- EXTRACTED MATERIAL
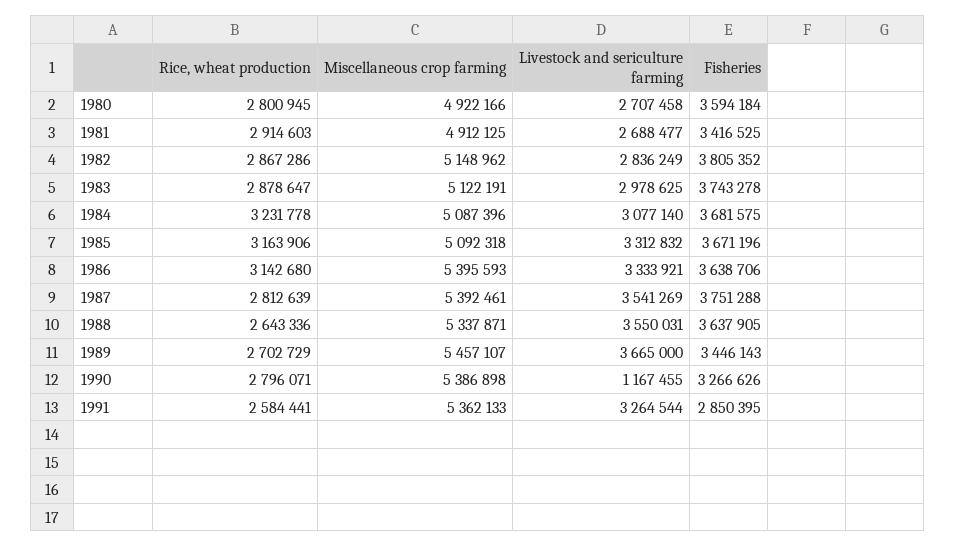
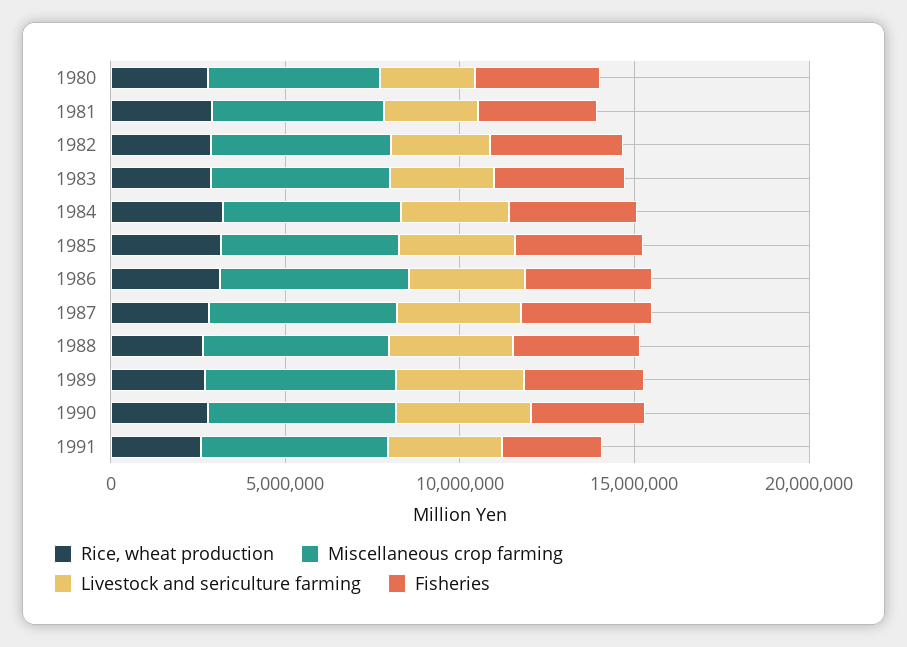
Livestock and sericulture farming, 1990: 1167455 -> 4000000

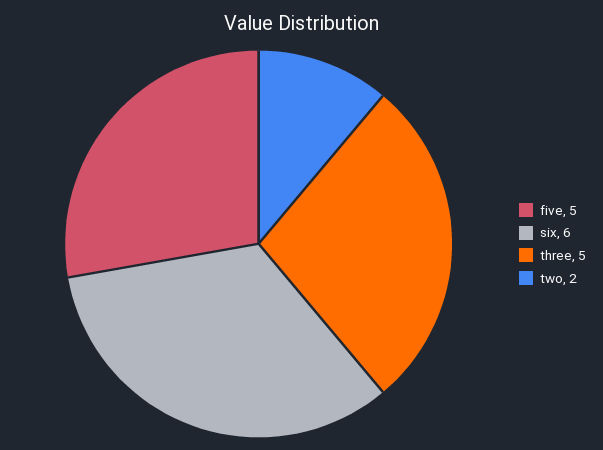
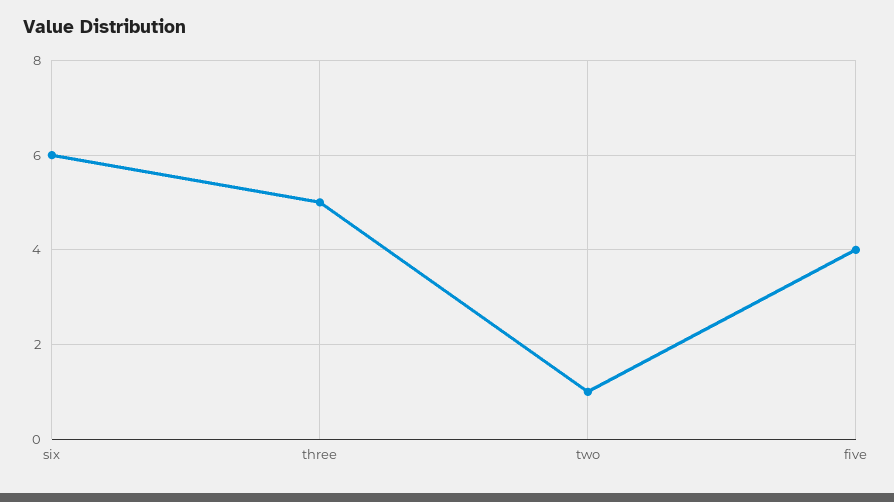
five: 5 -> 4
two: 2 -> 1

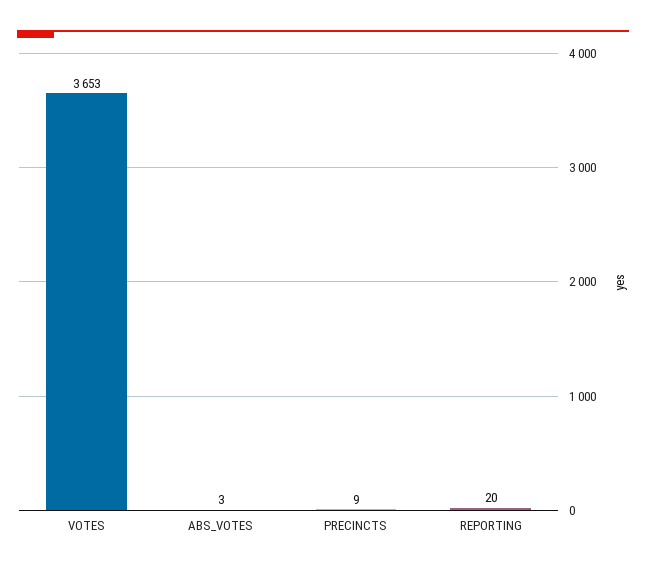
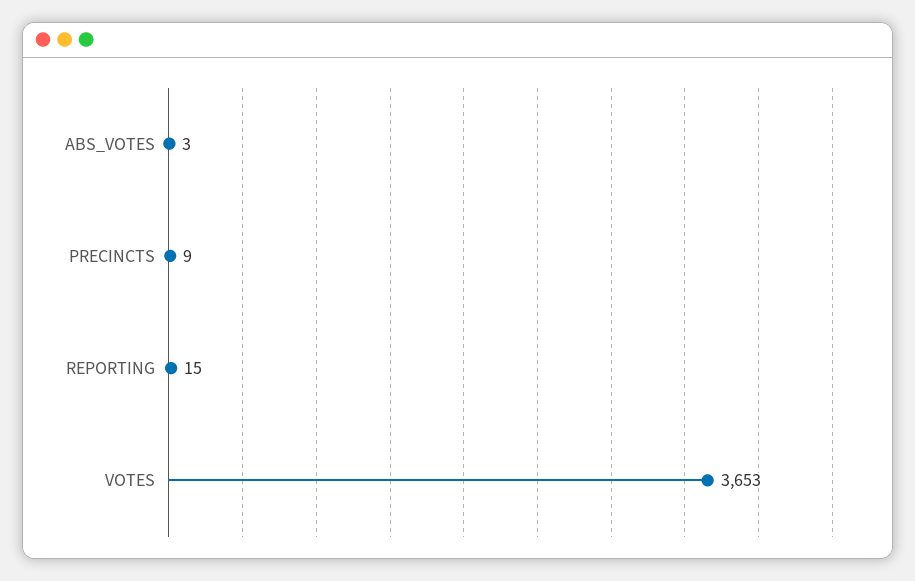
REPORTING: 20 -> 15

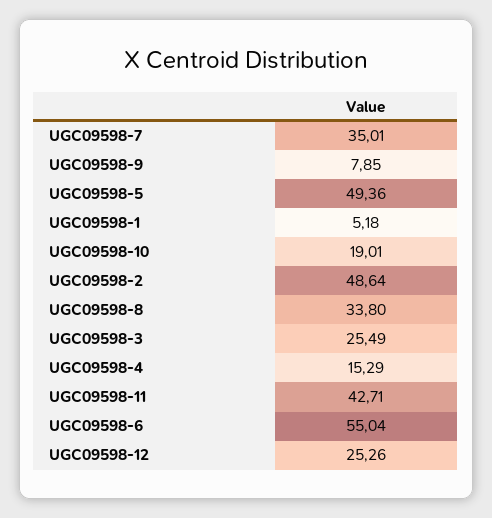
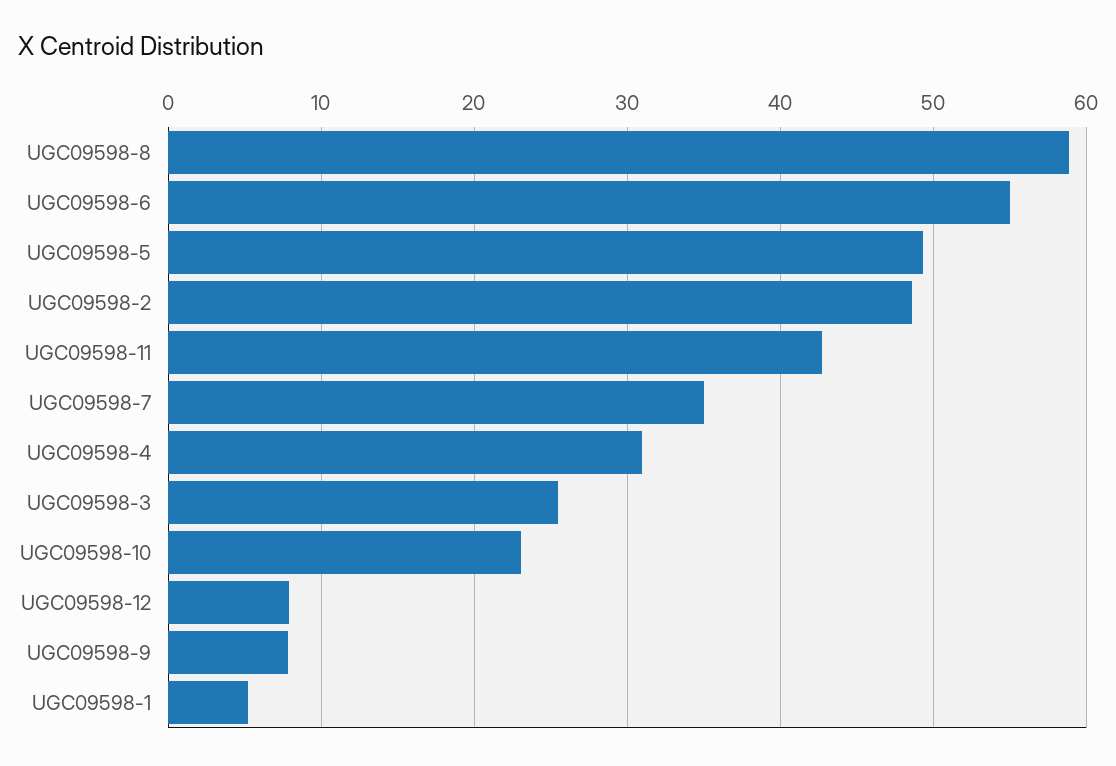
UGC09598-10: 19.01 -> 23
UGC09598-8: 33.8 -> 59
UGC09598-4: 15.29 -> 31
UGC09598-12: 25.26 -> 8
==
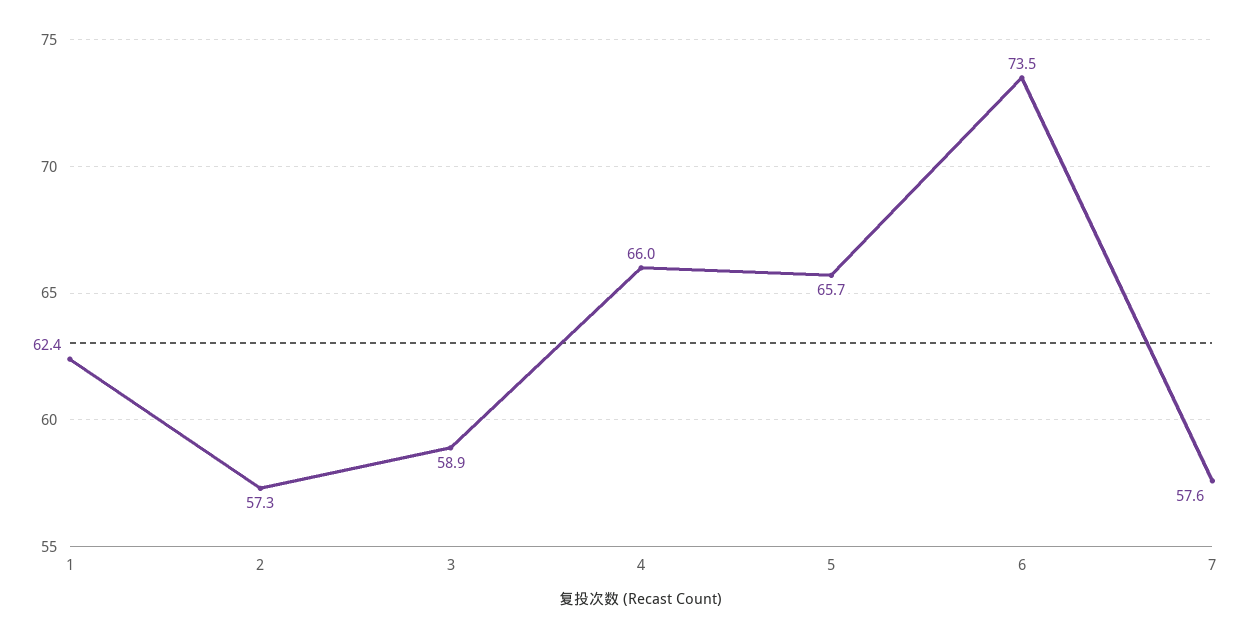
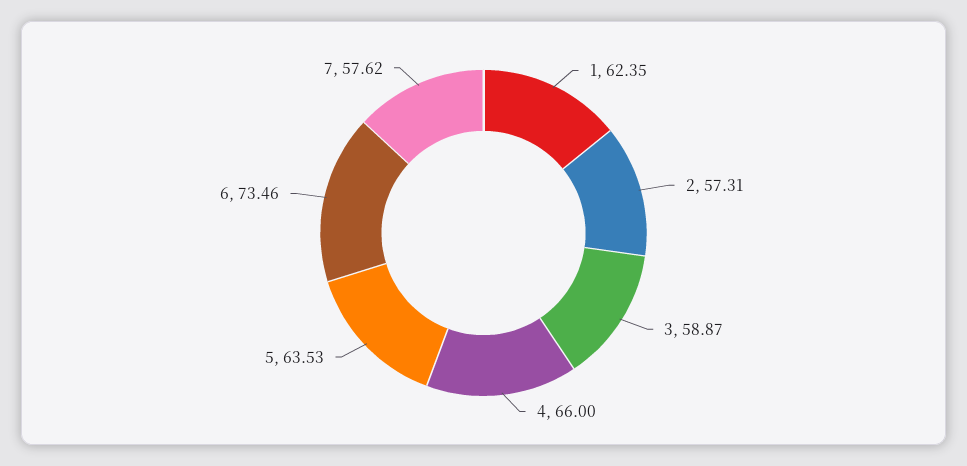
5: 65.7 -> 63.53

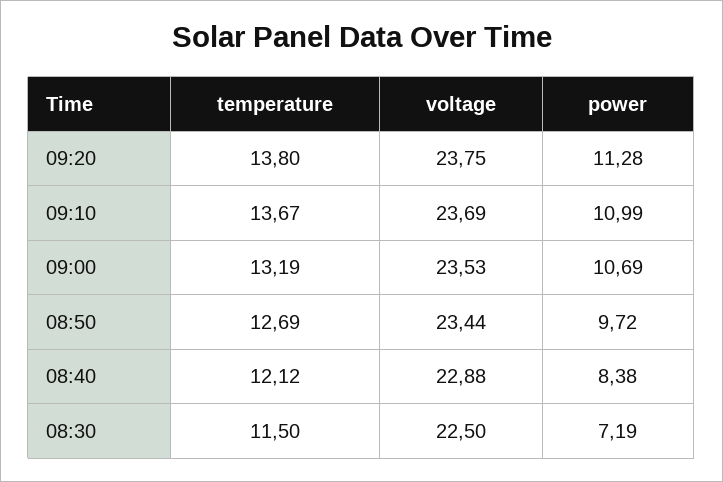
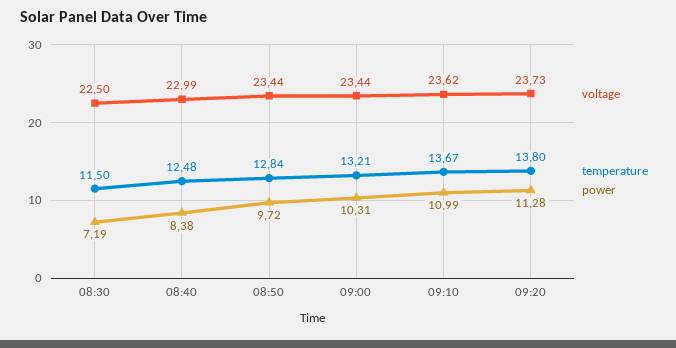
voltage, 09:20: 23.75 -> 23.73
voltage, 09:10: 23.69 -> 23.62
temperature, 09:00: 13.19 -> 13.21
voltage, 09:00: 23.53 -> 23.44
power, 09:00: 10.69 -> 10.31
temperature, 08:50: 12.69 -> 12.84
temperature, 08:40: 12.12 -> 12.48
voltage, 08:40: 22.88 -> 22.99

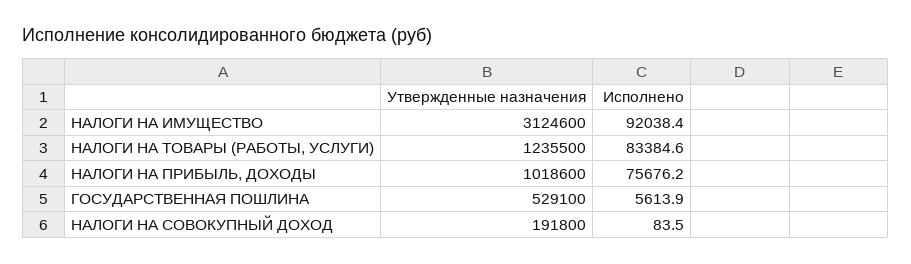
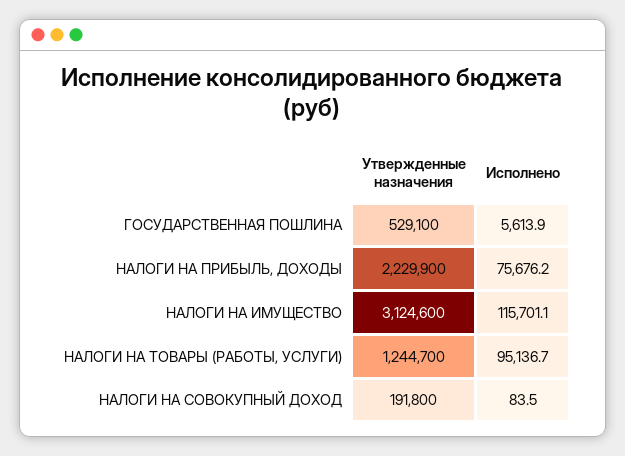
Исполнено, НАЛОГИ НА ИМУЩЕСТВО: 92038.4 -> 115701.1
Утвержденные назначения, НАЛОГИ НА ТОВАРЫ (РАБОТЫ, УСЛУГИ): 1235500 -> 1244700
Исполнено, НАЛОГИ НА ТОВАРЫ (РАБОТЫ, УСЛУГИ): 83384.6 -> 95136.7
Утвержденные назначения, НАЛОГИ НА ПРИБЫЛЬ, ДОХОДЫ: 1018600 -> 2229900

- TO DO
Using the entries above, determine how many lines include the string "УСЛУГИ" and write only that number.

- RESPONSE TO THIS TASK
2